Wakacje dają większą szansę, by zerwać z ksenofobią. Rozglądamy się po świecie, po kraju, po okolicy już trochę dalszej niż nasza. Po powrocie konfrontujemy, konserwujemy zdobytą wiedzę, wdrażamy … I właśnie teraz Redakcja „Gazety Kleczewskiej” otrzymała zaproszenie na 3-dniowe gościnne study press (28 – 30.07.) do Powiatu Ostrowskiego.

Po kolei. Żeby spotkanie gospodarzy z dziennikarzami mogło dojść do skutku, potrzeba, rzecz jasna, poza inicjatywą rozpisaną na szczegółowy plan działań, bazy lokalowej i fundatorów przedsięwzięcia. Z punktu widzenia działań marketingowych, mimo pozornych doczesnych „strat”, zamierzenie, jeśli nie natychmiast, to w najbliższej przyszłości powinno być zyskowne. Zamierzenie, którego realizacja wprawiła w podziw dziennikarską brać.
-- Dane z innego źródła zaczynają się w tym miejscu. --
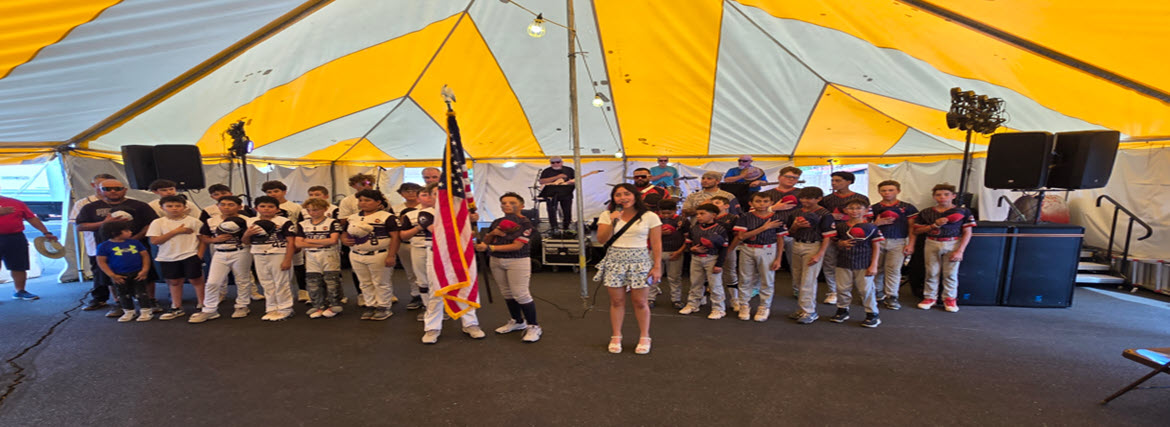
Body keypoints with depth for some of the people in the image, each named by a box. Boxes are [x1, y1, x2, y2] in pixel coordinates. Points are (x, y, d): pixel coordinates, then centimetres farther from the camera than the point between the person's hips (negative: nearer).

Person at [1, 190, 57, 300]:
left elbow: (33, 218, 8)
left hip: (16, 238, 2)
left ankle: (20, 291, 15)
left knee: (19, 267, 6)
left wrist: (46, 232, 2)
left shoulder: (17, 203, 8)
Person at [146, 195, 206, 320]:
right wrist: (175, 231, -13)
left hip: (190, 256, -3)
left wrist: (200, 253, -10)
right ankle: (177, 308, 24)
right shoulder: (158, 223, 1)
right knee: (174, 282, 13)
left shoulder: (193, 221, -2)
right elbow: (154, 241, -7)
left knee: (196, 280, 1)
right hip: (167, 258, 3)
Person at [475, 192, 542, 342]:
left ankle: (533, 326, 5)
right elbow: (485, 241, 15)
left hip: (517, 261, -6)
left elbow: (517, 246, -19)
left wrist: (489, 248, -23)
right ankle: (517, 322, 29)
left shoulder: (525, 223, -10)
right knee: (507, 294, 13)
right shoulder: (497, 222, 10)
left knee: (520, 294, -7)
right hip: (496, 261, 7)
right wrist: (492, 233, -10)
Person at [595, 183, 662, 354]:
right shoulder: (607, 215, 5)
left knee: (640, 302, 2)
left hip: (640, 261, -2)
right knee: (616, 301, 6)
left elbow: (656, 244, 0)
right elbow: (601, 240, -1)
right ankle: (616, 337, 21)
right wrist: (612, 222, -12)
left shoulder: (650, 217, -1)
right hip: (614, 261, 2)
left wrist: (657, 267, -5)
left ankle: (644, 338, 18)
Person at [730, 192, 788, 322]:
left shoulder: (777, 218, -2)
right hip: (747, 250, 0)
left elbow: (780, 240, 2)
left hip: (768, 251, 0)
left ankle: (764, 307, 22)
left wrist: (778, 259, -2)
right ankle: (744, 306, 23)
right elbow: (741, 236, -16)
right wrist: (764, 227, -17)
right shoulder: (745, 217, -5)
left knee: (767, 280, 7)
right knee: (745, 279, 9)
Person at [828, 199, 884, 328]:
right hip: (843, 264, 3)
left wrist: (874, 265, -5)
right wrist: (841, 243, -10)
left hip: (864, 265, -3)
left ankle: (872, 314, 17)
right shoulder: (840, 226, 4)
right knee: (842, 289, 10)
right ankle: (842, 310, 27)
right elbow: (836, 241, 15)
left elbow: (876, 247, -1)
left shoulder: (871, 228, -4)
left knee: (866, 289, 3)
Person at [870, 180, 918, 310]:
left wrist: (910, 244, -1)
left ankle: (891, 297, 4)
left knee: (893, 269, -4)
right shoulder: (873, 208, 6)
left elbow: (912, 228, 5)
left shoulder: (907, 208, 4)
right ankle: (878, 292, 21)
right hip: (877, 241, 1)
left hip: (898, 242, -1)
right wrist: (876, 223, -10)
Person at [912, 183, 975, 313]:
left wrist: (960, 251, -7)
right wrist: (934, 225, -11)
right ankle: (930, 297, 17)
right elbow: (916, 230, 3)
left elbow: (967, 233, 0)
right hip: (932, 244, 1)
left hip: (952, 245, -1)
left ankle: (949, 298, 18)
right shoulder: (926, 213, 4)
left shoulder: (963, 212, 0)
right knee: (931, 273, 6)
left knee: (951, 273, 4)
Reportażową opowieść o powiecie z siedzibą w Ostrowie Wielkopolskim zamierzam poprowadzić tak, by mogli Państwo zapragnąć, może jeszcze tego lata, „wpaść na dzień do … Ostrowa”. Będzie to opowieść z tezą lub, ktoś powie, tendencyjna. Dla mnie po prostu emocjonalna.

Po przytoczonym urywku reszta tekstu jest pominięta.